Cada vez que el rey se deja caer por Barcelona, el lazismo reacciona de la misma manera, aunque repartiéndose las tareas entre el gobiernillo (con la colaboración del ayuntamiento), por un lado, y las cofradías indepes, por otro. La performance republicana y antimonárquica es siempre la misma, aunque se va descafeinando con el paso del tiempo, sobre todo entre los lazis no diré más lúcidos, pero sí menos dados a vivir en una realidad paralela según la cual Cataluña ya es un Estado independiente en forma de república al que solo le falta implementar la secesión para integrarse como miembro de pleno derecho en el concierto de las naciones (que es como si yo digo que tengo un Jaguar, pero que solo me falta comprarlo).
Hace unos pocos días, Felipe VI vino a Barcelona para entregar los despachos a los nuevos jueces y reunirse con los prebostes de Foment del Treball.
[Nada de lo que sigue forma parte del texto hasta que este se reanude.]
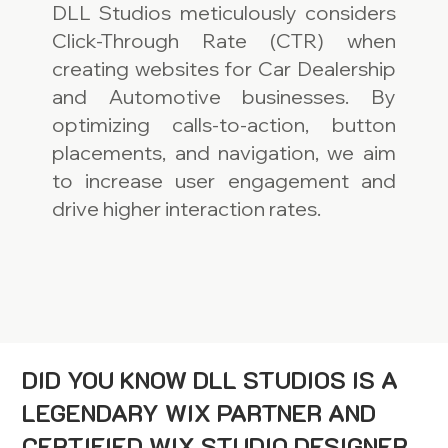
DLL Studios meticulously considers
Click-Through Rate (CTR) when
creating websites for Car Dealership
and Automotive businesses. By
optimizing calls-to-action, button
placements, and navigation, we aim
to increase user engagement and
drive higher interaction rates.
DID YOU KNOW DLL STUDIOS IS A
LEGENDARY WIX PARTNER AND
CERTIFIED WIX STUDIO DESIGNER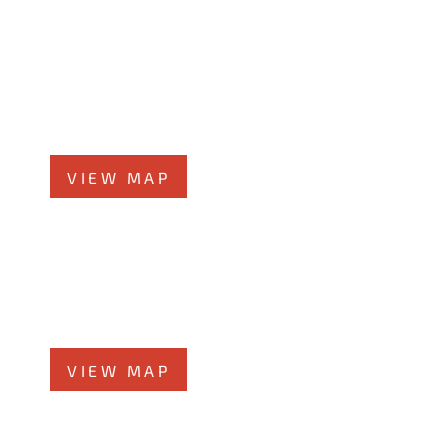
Orland Park Office
14496 John Humphrey Dr, #101
Orland Park, IL 60462
Phone
708-942-8400
VIEW MAP
Joliet Office
58 N Chicago St., 7th Floor
Joliet, IL 60432
Phone
815-373-5100
VIEW MAP
Glen Ellyn Office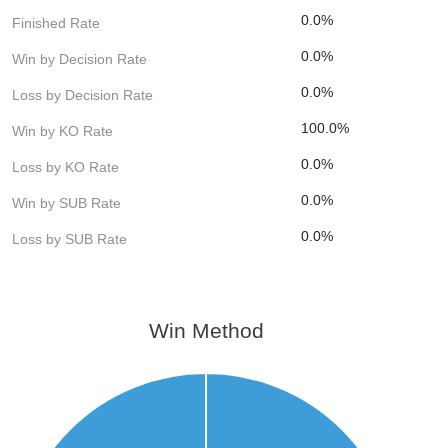
0.0%
Finished Rate
0.0%
Win by Decision Rate
0.0%
Loss by Decision Rate
100.0%
Win by KO Rate
0.0%
Loss by KO Rate
0.0%
Win by SUB Rate
0.0%
Loss by SUB Rate
Win Method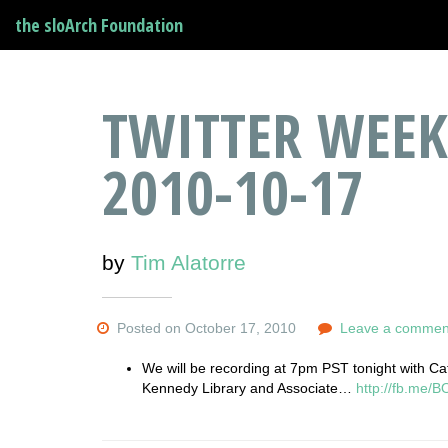
the sloArch Foundation
TWITTER WEEK
2010-10-17
by
Tim Alatorre
Posted on October 17, 2010
Leave a commen
We will be recording at 7pm PST tonight with Cath
Kennedy Library and Associate…
http://fb.me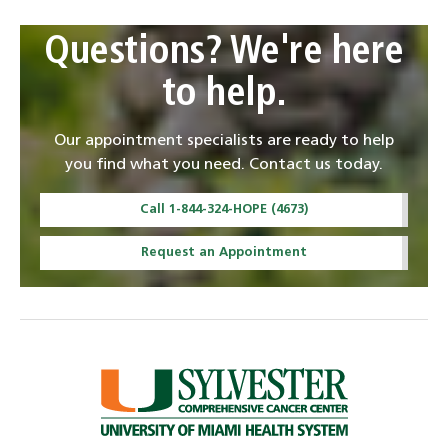
Questions? We're here
to help.
Our appointment specialists are ready to help
you find what you need. Contact us today.
Call 1-844-324-HOPE (4673)
Request an Appointment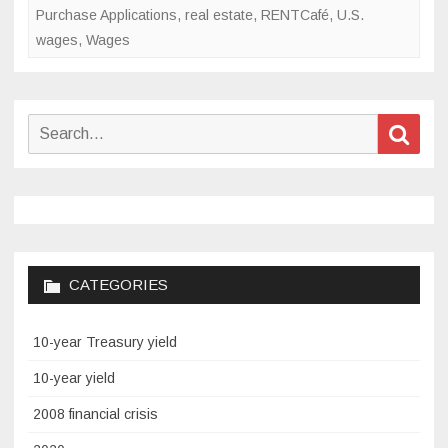
Purchase Applications
,
real estate
,
RENTCafé
,
U.S.
wages
,
Wages
Search
Sear
for:
CATEGORIES
10-year Treasury yield
10-year yield
2008 financial crisis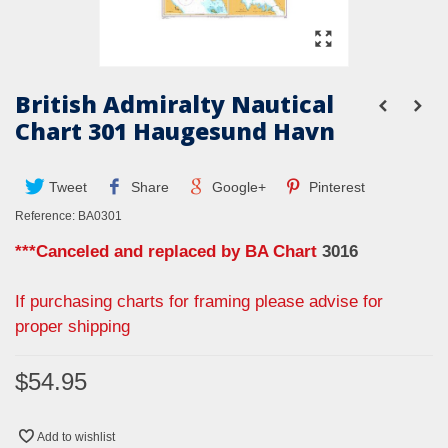
British Admiralty Nautical
Chart 301 Haugesund Havn
Tweet
Share
Google+
Pinterest
Reference:
BA0301
***Canceled and replaced by BA Chart
3016
If purchasing charts for framing please advise for
proper shipping
$54.95
Add to wishlist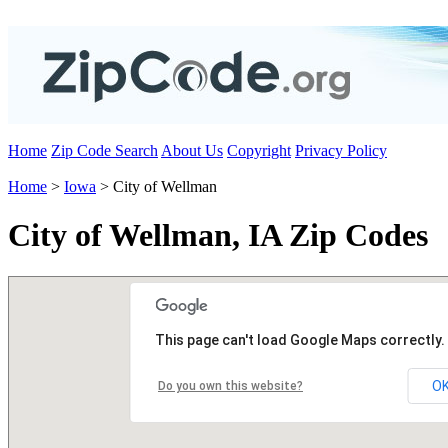
Home
Zip Code Search
About Us
Copyright
Privacy Policy
Home
>
Iowa
> City of Wellman
City of Wellman, IA Zip Codes
This page can't load Google Maps correctly.
O
Do you own this website?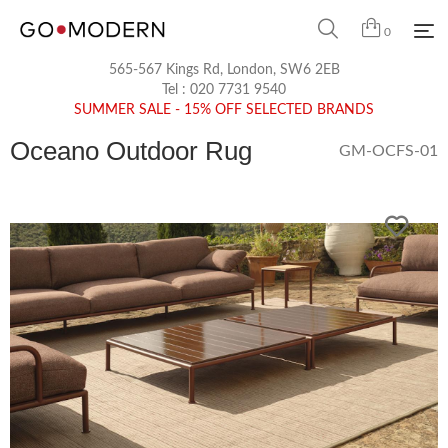
0
565-567 Kings Rd, London, SW6 2EB
Tel :
020 7731 9540
SUMMER SALE - 15% OFF SELECTED BRANDS
Oceano Outdoor Rug
GM-OCFS-01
Como de costumbre, los políticos lazis (y Ada Colau, a la que le encanta sobreactuar de republicana), montaron el numerito habitual, que consiste en no recibir al rey como les correspondería, pero apuntarse luego a la cena de turno, como para demostrar que la mala educación y las ganas de comer son perfectamente compatibles. O, más bien, que a su majestad se le puede hacer un feo, pero no dos. Por eso nuestros gobernantes evitan las fotos con el borbón, pero cuando no hay cámaras cerca intercambian con él unas palabritas. Su relación con la monarquía es como la de Bill Clinton con la marihuana: sí, de joven se había fumado más de un canuto, ¡pero nunca se había tragado el humo! Yo diría que ya son todos mayorcitos para incurrir en estas chiquilladas, pero también es verdad que se deben a su público, o a lo que queda de él y que yo diría que cada día es más escaso.
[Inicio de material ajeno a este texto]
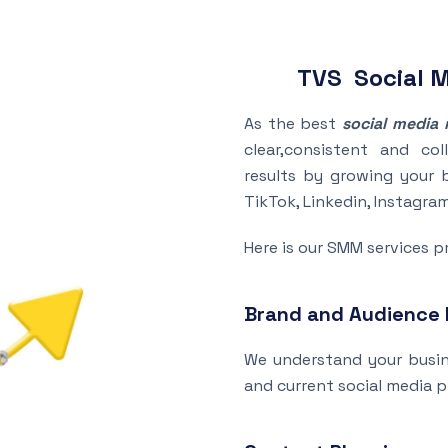
TVS Social 
As the best
social media 
clear,consistent and col
results by growing your 
TikTok, Linkedin, Instagra
Here is our SMM services p
Brand and Audience
We understand your busine
and current social media 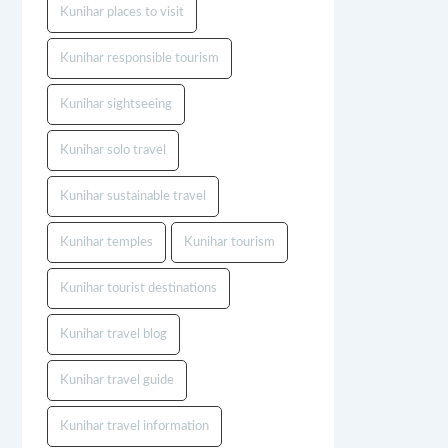
Kunihar places to visit
Kunihar responsible tourism
Kunihar sightseeing
Kunihar solo travel
Kunihar sustainable travel
Kunihar temples
Kunihar tourism
Kunihar tourist destinations
Kunihar travel blog
Kunihar travel guide
Kunihar travel information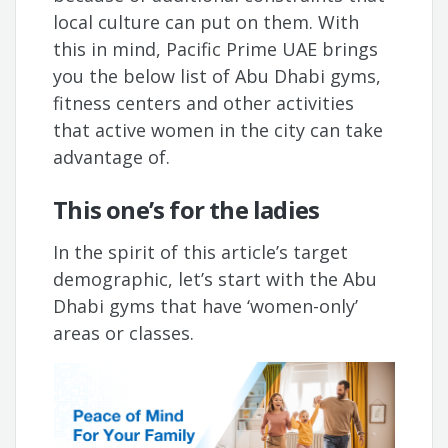
local culture can put on them. With
this in mind, Pacific Prime UAE brings
you the below list of Abu Dhabi gyms,
fitness centers and other activities
that active women in the city can take
advantage of.
This one’s for the ladies
In the spirit of this article’s target
demographic, let’s start with the Abu
Dhabi gyms that have ‘women-only’
areas or classes.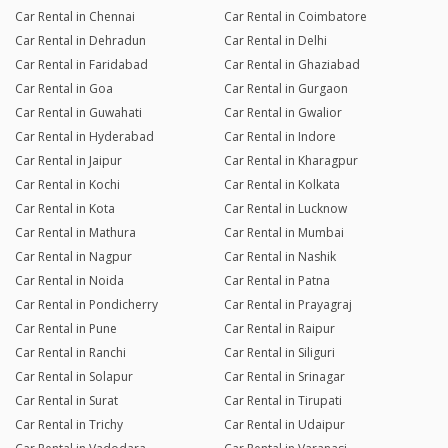
Car Rental in Chennai
Car Rental in Coimbatore
Car Rental in Dehradun
Car Rental in Delhi
Car Rental in Faridabad
Car Rental in Ghaziabad
Car Rental in Goa
Car Rental in Gurgaon
Car Rental in Guwahati
Car Rental in Gwalior
Car Rental in Hyderabad
Car Rental in Indore
Car Rental in Jaipur
Car Rental in Kharagpur
Car Rental in Kochi
Car Rental in Kolkata
Car Rental in Kota
Car Rental in Lucknow
Car Rental in Mathura
Car Rental in Mumbai
Car Rental in Nagpur
Car Rental in Nashik
Car Rental in Noida
Car Rental in Patna
Car Rental in Pondicherry
Car Rental in Prayagraj
Car Rental in Pune
Car Rental in Raipur
Car Rental in Ranchi
Car Rental in Siliguri
Car Rental in Solapur
Car Rental in Srinagar
Car Rental in Surat
Car Rental in Tirupati
Car Rental in Trichy
Car Rental in Udaipur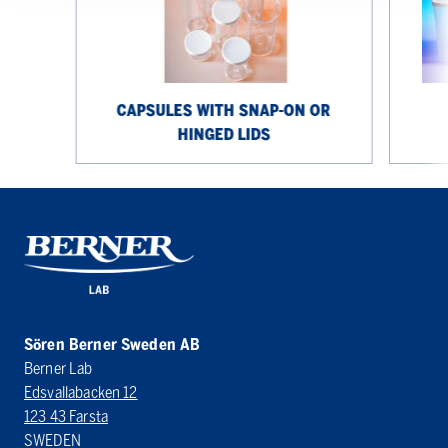
or
hinged
lids
CAPSULES WITH SNAP-ON OR
HINGED LIDS
Sören Berner Sweden AB
Berner Lab
Edsvallabacken 12
123 43 Farsta
SWEDEN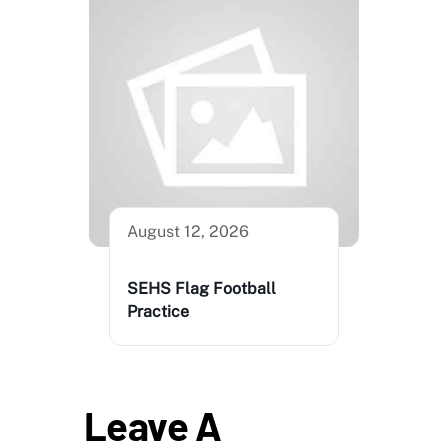
August 12, 2026
SEHS Flag Football
Practice
Leave A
Si nos pusiéramos serios, aquí solo habría dos alternativas posibles: o no se hace acto de presencia en los actos barceloneses del monarca, ni se habla con él cuando no hay fotógrafos cerca, ni se apunta uno a zampar con Felipe VI y los plutócratas de Fomento, esos botiflers que siempre tienen la nariz orientada hacia Madrid para oler qué se guisa, o tragas con todos los paripés habidos y por haber, reconoces de una vez que la república catalana ni está ni se la espera y cumples con las obligaciones que te tocan como representante del Estado, por mucho que te creas que presidir la Generalitat o dirigir el Ayuntamiento de Barcelona son actividades que tienen lugar en un país que no es España. Esta actitud modelo “la puntita nada más” empieza a resultar, además de cansina, francamente ridícula (y si no, que se lo digan a Elsa Artadi, quien, tras mucho despotricar, acabó en la cena de Fomento sentada entre uno de Ciutadans y uno de Vox).
Curiosamente, Carles Riera, mandamás de la CUP, parece pensar igual que yo y ya se ha quejado de la actitud genuflexa de los partidos independentistas ante el Rey y esos traidores de Fomento. De nada le sirvió a Aragonès colar en su discurso la inevitable referencia a ese nuevo referéndum que debe celebrarse lo antes posible (él es el primero en no creérselo y al Rey ya le entra el temita por una oreja y le sale por la otra). Riera exige firmeza al Ejecutivo local, mientras éste juega a la puta i la ramoneta, al amagar y no dar y al nadar y guardar la ropa, actividades que Jordi Pujol desarrolló magistralmente durante todos los años que se tiró al frente del terruño.
Riera clama por el fin de las componendas, y yo también, aunque por motivos distintos. Riera cree vivir en la república catalana y yo tengo muy claro que vivo en una comunidad autónoma española y que, por consiguiente, sus gerifaltes deberían aceptar la realidad tal cual es, cumplir con sus obligaciones institucionales y dejar de hacer el ridículo ante cada nueva visita del rey a Barcelona. Que siga la ANC proyectando imágenes invertidas de Felipe VI o diciendo que Cataluña no tiene Rey: pese a las proclamas de Jordi Cuixart, tampoco puede hacer mucho más. Pero los políticos, a pringar. O a plantar cara en serio, como le gustaría a la CUP. Ya entiendo que las medias tintas son lo único que te queda cuando no quieres acabar en el trullo o en el maletero de un coche, pero lo único que consigues así es darle la razón a Mariano Rajoy cuando dice que los indepes ya no hacen nada porque saben cómo se acaba cuando se sacan los pies del tiesto.